— Вы русский? — спросил я, когда рядом с его мольбертом не осталось ни одного прохожего.
— Ну и что из этого? — Он не оторвался от работы, не повернулся ко мне.
Я сразу вспомнил, как сердито срезал он вчера старуху туристку, спросившую о цене рисунков.
— Ничего... Увидел необычный для Венеции пейзаж и спросил. Я сам из Ленинграда...
Художник не ответил. Но я чувствовал, что мое присутствие раздражает его. Словно бы невзначай он опустил руку, в которой держал пастель, спрятав в рукав пиджака затрепанный манжет рубашки. Он ждал, когда я уйду.
— Да, этот пейзаж ни с чем не сравнишь, — сказал я примирительно.
Он опять ничего не ответил. «Наверняка какой-нибудь эмигрант? — подумал я. — Нос от земляков воротит, а рисует-то Питер!» Наконец художник не вытерпел моего присутствия и, повернувшись ко мне, сказал не зло, нет, но с надрывом:
— Оставьте меня в покое! Идите в музеи, идите в магазины. Отоваривайтесь культурой и шмутками, пользуйтесь случаем!
Его лицо было загорелым от долгих сидений на набережной, но сквозь загар проступала краска. На лбу сошлись в какой-то страдальческой гримасе три глубоких морщины, как будто минутное общение с соплеменником доставило художнику глубокое огорчение.
Я повернулся и пошел по заполненной людьми набережной, туда, где зеленел парк Венецианской Биеналле...

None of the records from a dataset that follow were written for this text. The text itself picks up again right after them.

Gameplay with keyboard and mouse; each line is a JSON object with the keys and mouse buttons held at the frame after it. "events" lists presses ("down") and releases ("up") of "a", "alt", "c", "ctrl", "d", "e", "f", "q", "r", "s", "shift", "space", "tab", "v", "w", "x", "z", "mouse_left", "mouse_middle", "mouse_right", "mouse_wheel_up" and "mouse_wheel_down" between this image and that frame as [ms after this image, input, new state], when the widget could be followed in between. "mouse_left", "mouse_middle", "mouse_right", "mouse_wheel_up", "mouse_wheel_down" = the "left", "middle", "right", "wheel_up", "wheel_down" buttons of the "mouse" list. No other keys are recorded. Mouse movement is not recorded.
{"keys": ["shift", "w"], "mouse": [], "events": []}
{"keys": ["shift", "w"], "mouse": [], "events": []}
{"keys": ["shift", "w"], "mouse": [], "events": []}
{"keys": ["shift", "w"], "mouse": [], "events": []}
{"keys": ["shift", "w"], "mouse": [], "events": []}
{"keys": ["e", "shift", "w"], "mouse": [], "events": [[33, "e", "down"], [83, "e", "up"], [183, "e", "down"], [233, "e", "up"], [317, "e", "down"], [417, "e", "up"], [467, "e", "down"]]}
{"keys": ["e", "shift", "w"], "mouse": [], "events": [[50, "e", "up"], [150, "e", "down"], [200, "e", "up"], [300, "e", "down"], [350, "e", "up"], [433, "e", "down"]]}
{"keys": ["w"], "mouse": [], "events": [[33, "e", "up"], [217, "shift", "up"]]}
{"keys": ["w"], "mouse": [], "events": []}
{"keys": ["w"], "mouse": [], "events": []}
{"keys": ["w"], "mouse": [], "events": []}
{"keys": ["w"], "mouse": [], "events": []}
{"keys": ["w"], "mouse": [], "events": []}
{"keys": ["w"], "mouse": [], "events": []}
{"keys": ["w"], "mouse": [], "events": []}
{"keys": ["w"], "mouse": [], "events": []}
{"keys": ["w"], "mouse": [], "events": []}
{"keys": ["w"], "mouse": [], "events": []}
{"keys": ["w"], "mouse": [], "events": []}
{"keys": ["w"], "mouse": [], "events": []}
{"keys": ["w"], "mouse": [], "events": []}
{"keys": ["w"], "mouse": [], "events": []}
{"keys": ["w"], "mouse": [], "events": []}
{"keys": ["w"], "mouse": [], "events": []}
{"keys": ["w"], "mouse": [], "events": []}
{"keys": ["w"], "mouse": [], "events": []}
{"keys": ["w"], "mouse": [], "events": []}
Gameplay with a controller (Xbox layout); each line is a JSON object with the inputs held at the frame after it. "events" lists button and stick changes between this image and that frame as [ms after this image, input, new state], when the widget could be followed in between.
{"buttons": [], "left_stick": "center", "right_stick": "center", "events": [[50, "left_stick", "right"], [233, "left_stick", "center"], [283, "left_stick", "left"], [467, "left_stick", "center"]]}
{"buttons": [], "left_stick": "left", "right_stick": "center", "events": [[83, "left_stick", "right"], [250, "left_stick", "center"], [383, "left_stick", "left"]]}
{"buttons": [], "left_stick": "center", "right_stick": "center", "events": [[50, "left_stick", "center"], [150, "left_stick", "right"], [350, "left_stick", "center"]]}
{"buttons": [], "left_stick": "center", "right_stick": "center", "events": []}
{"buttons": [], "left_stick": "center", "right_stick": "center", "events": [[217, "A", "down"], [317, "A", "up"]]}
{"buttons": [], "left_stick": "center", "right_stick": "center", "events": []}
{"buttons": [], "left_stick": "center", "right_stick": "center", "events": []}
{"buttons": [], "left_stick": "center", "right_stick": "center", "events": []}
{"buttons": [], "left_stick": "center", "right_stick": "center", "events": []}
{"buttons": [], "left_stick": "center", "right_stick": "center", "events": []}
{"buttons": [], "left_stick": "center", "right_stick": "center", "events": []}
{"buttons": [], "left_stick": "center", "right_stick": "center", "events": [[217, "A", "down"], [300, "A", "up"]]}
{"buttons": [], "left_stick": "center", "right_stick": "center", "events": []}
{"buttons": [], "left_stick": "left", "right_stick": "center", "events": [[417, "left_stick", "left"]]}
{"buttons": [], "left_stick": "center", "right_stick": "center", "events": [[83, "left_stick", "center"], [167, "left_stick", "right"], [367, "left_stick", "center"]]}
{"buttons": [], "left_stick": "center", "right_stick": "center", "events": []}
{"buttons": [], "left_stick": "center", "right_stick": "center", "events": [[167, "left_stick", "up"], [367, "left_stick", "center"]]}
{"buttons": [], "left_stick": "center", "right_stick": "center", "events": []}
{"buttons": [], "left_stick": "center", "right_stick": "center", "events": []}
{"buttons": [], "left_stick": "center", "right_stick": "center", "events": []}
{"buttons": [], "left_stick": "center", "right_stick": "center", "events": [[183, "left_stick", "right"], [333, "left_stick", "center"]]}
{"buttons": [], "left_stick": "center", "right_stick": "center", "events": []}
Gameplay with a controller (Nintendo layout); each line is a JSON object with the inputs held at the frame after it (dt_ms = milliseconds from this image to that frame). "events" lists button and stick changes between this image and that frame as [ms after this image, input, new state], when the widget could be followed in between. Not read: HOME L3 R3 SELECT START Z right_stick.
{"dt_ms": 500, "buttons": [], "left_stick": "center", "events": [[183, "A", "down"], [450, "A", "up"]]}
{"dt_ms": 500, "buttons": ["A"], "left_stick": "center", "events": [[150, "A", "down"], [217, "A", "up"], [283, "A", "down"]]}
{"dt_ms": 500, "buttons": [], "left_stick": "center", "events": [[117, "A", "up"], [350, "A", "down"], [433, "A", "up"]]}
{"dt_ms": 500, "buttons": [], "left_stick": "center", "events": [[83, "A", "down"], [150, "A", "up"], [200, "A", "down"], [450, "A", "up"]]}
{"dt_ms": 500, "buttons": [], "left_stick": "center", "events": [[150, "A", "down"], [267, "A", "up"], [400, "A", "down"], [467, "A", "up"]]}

На одном из широких горбатых мостов сидел нищий — прилично одетый мужчина — и играл на небольшой дудке. Если бы не кепка с горстью монет, лежавшая перед ним, трудно было бы представить, что человек просит подаяние. Играл он энергично, громко. Одна итальянская мелодия, другая... И вдруг неожиданно — «Полюшко-поле»... Шли по венецианской набережной туристы: японцы, американцы, англичане. Изредка бросали в шапку нищему монетки, чаще — фотографировали его. А нищий итальянец играл невесть как залетевшее в этот самый морской из всех морских городов русское «Полюшко-поле». Я тоже бросил несколько монеток в шапку, но фотографировать не стал. «Зачем? Зачем сыпать соль на открытую рану, зачем показывать лицо человека, попавшего в крайнюю нужду, когда знаешь, что сотни и тысячи других, только более сильных, переносят свое горе и нужду в одиночестве».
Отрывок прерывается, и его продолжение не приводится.